La religion, sous une forme renouvelée, demeurerait ainsi une composante essentielle de la citoyenneté en Europe sous ses différentes formes et même sous la forme en apparence étrangère de la laïcité. Elle resterait au principe des différenciations européennes interreligieuses (l’Europe protestante opposée à l’Europe catholique distincte de l’Europe orthodoxe, judaïque et musulmane) et intrareligieuses (les différentes manières d’être catholiques ou protestants…). Et celles-ci demeureraient des ressorts essentiels de la dynamique culturelle et civilisationnelle du continent européen.
Il faudrait alors attendre sans doute peu de chose de la religion pour la formation d’une société européenne, sinon que par un dialogue interconfessionnel suffisamment intense, les protectionnismes religieux et spirituels qui se sont dans le passé opposés à cette intégration, soient progressivement désarmés. On observerait alors dans le domaine du religieux et du commerce des biens symboliques une évolution semblable à celle que l’on a pu constater dans d’autres domaines, notamment dans le domaine économique, à savoir la démocratisation des rivalités et la dépolitisation des enjeux par l’acceptation d’une concurrence pacifique et d’échanges loyaux, mais sans fusion des institutions nationales.
Jean-Paul Willaime, en montrant combien l’Europe est à la fois un facteur de tensions confessionnelles et un facteur d’œcuménisme, suggère que si la construction d’une société religieuse européenne ne dépendait que des grandes institutions traditionnelles un équilibre entre les croyances actuelles serait sans doute possible. Cet équilibre exigerait cependant un travail de mémoire placé sous le signe de l’identité européenne.
Aucun signe n’existe aujourd’hui qu’il est possible d’aller au-delà dans le cadre des grandes institutions actuelles. Le dialogue interconfessionnel a peu de chance de conduire à une dissolution progressive des frontières entre cultures et religions. L’Union européenne pousse pourtant dans ce sens, dans le but de combler le déficit spirituel d’une Europe marquée du sceau de l’économie et de la finance. Le projet “ Une âme pour l’Europe ” tendait à favoriser les échanges de vue et les discussions transconfessionnels et transnationaux sur le projet européen lui-même.
Mais comme le montrent Bérengère Massignon et Wojtek Kalinowski, les grandes institutions religieuses ne portent au projet communautaire qu’un intérêt récent même si les grands responsables de la démocratie chrétienne y ont joué dès le départ un rôle éminent. Les Églises se sont surtout attachées jusqu’à maintenant à accroître leur influence sur les grands choix politiques européens, en resserrant, de façon très traditionnelle, leurs liens inter-institutionnels souvent informels avec les institutions de l’Union et en accroissant leur présence à Bruxelles. Elles se constituent ainsi en ce que la science économique reconnaît comme des issues networks ou des “ groupes de pression ” capables de se rassembler autour d’un enjeu spécifique. Mais elles ne forment pas encore pleinement, à cause des divisions historiques et du caractère économique de l’intégration européenne, des policy communities ou des “ sociétés morales ” partageant une même vision du monde et entretenant des relations denses et stables visant à la construction d’une vision commune des enjeux, notamment européens.

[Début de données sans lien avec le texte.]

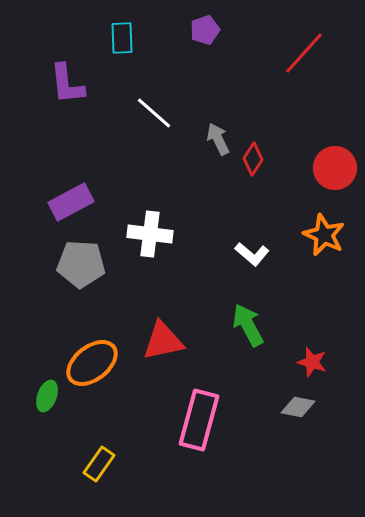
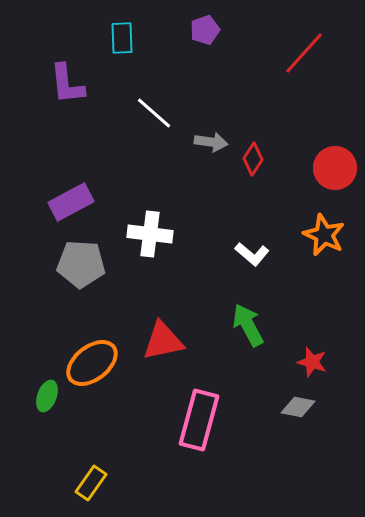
gray arrow: moved 7 px left, 3 px down; rotated 124 degrees clockwise
yellow rectangle: moved 8 px left, 19 px down
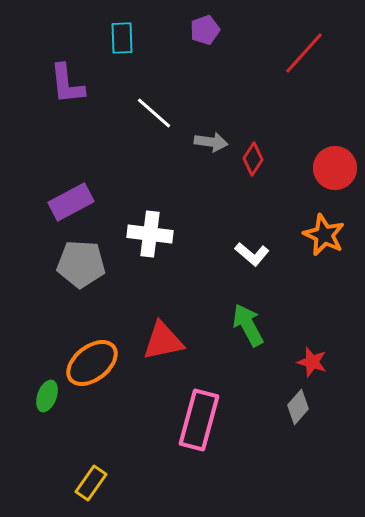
gray diamond: rotated 60 degrees counterclockwise
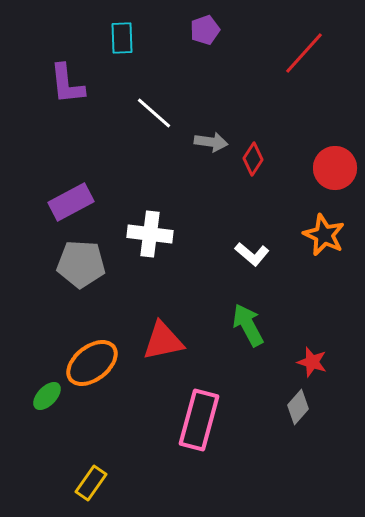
green ellipse: rotated 24 degrees clockwise
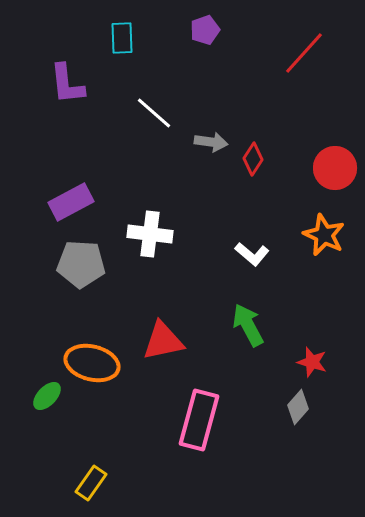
orange ellipse: rotated 52 degrees clockwise
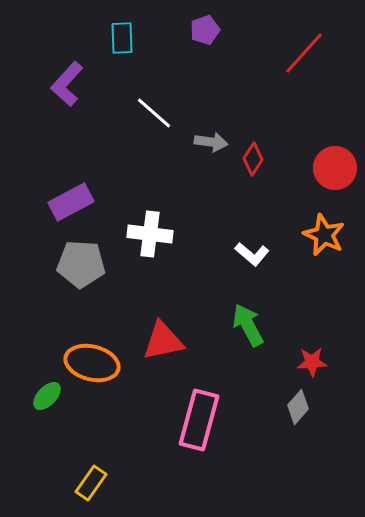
purple L-shape: rotated 48 degrees clockwise
red star: rotated 20 degrees counterclockwise
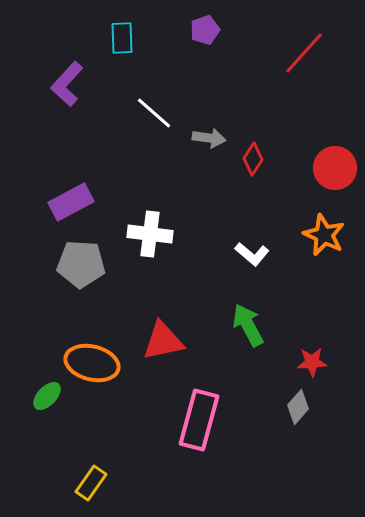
gray arrow: moved 2 px left, 4 px up
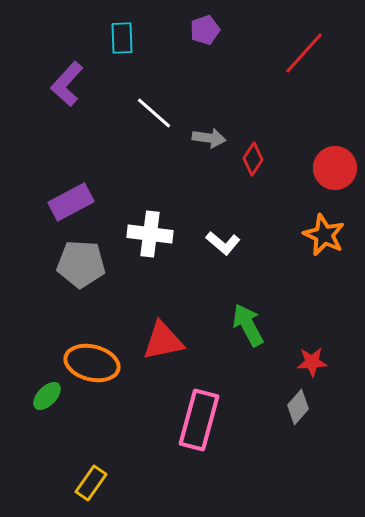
white L-shape: moved 29 px left, 11 px up
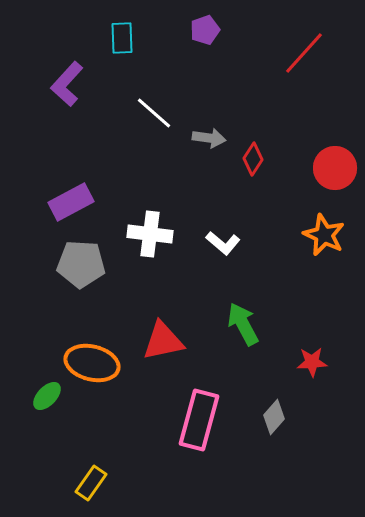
green arrow: moved 5 px left, 1 px up
gray diamond: moved 24 px left, 10 px down
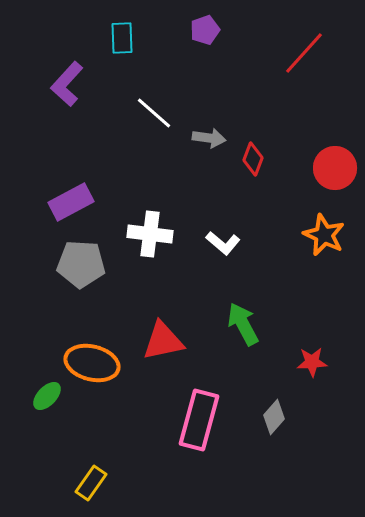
red diamond: rotated 12 degrees counterclockwise
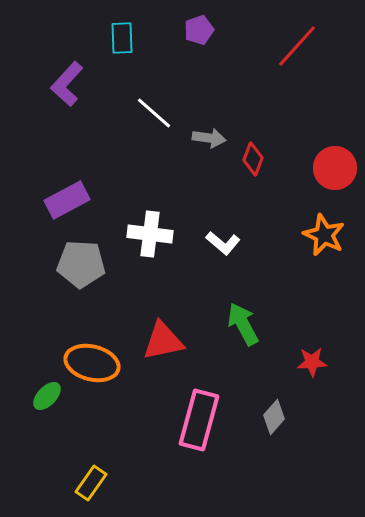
purple pentagon: moved 6 px left
red line: moved 7 px left, 7 px up
purple rectangle: moved 4 px left, 2 px up
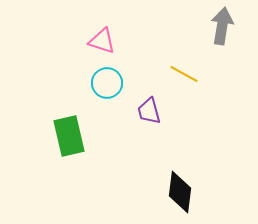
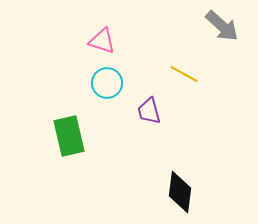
gray arrow: rotated 123 degrees clockwise
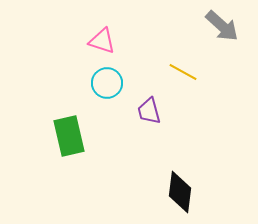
yellow line: moved 1 px left, 2 px up
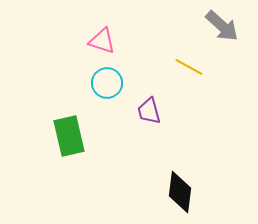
yellow line: moved 6 px right, 5 px up
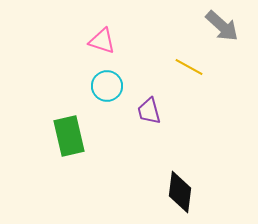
cyan circle: moved 3 px down
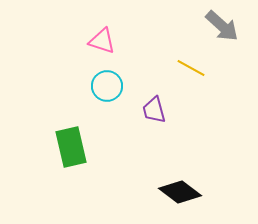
yellow line: moved 2 px right, 1 px down
purple trapezoid: moved 5 px right, 1 px up
green rectangle: moved 2 px right, 11 px down
black diamond: rotated 60 degrees counterclockwise
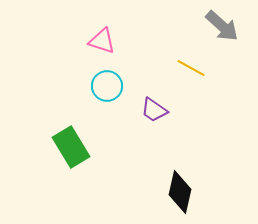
purple trapezoid: rotated 40 degrees counterclockwise
green rectangle: rotated 18 degrees counterclockwise
black diamond: rotated 66 degrees clockwise
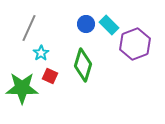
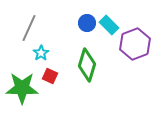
blue circle: moved 1 px right, 1 px up
green diamond: moved 4 px right
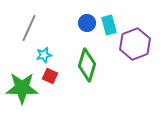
cyan rectangle: rotated 30 degrees clockwise
cyan star: moved 3 px right, 2 px down; rotated 21 degrees clockwise
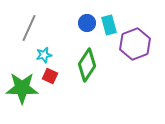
green diamond: rotated 16 degrees clockwise
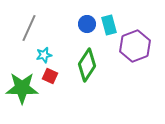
blue circle: moved 1 px down
purple hexagon: moved 2 px down
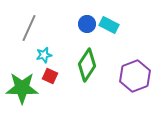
cyan rectangle: rotated 48 degrees counterclockwise
purple hexagon: moved 30 px down
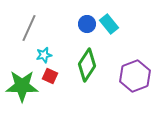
cyan rectangle: moved 1 px up; rotated 24 degrees clockwise
green star: moved 2 px up
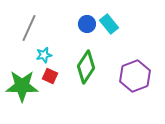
green diamond: moved 1 px left, 2 px down
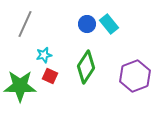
gray line: moved 4 px left, 4 px up
green star: moved 2 px left
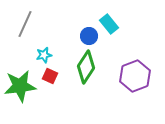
blue circle: moved 2 px right, 12 px down
green star: rotated 8 degrees counterclockwise
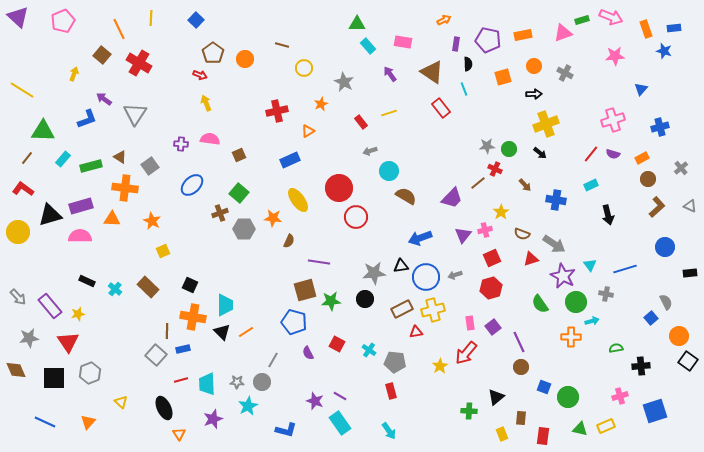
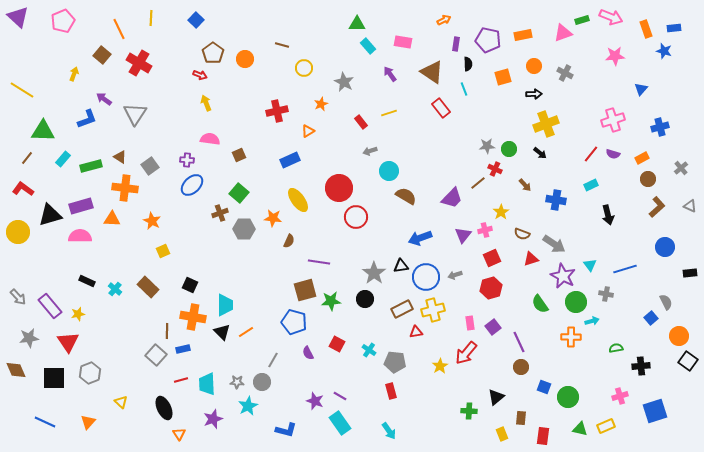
purple cross at (181, 144): moved 6 px right, 16 px down
gray star at (374, 273): rotated 30 degrees counterclockwise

Ce modèle suppose-t-il une “ déterritorialisation ” des collectivités religieuses de base ? L’Église catholique s’est engagée dans cette voie en 1983 avec la réforme de la paroisse qui met l’accent sur la communauté elle même plutôt que sur le prêtre et sur la continuité de l’action plutôt que sur l’exercice sporadique du rite. Elle tend à banaliser la paroisse en lui donnant la forme d’une simple association afin que la “ communauté ne tourne plus autour du prêtre mais que le prêtre tourne autour de la communauté ”.
Mais cette réforme institutionnelle est lourde de dilemmes et de conflits, comme le rappelle Olivier Bobineau, et elle est loin d’avoir apporté la preuve qu’elle pouvait revitaliser la pratique religieuse des catholiques.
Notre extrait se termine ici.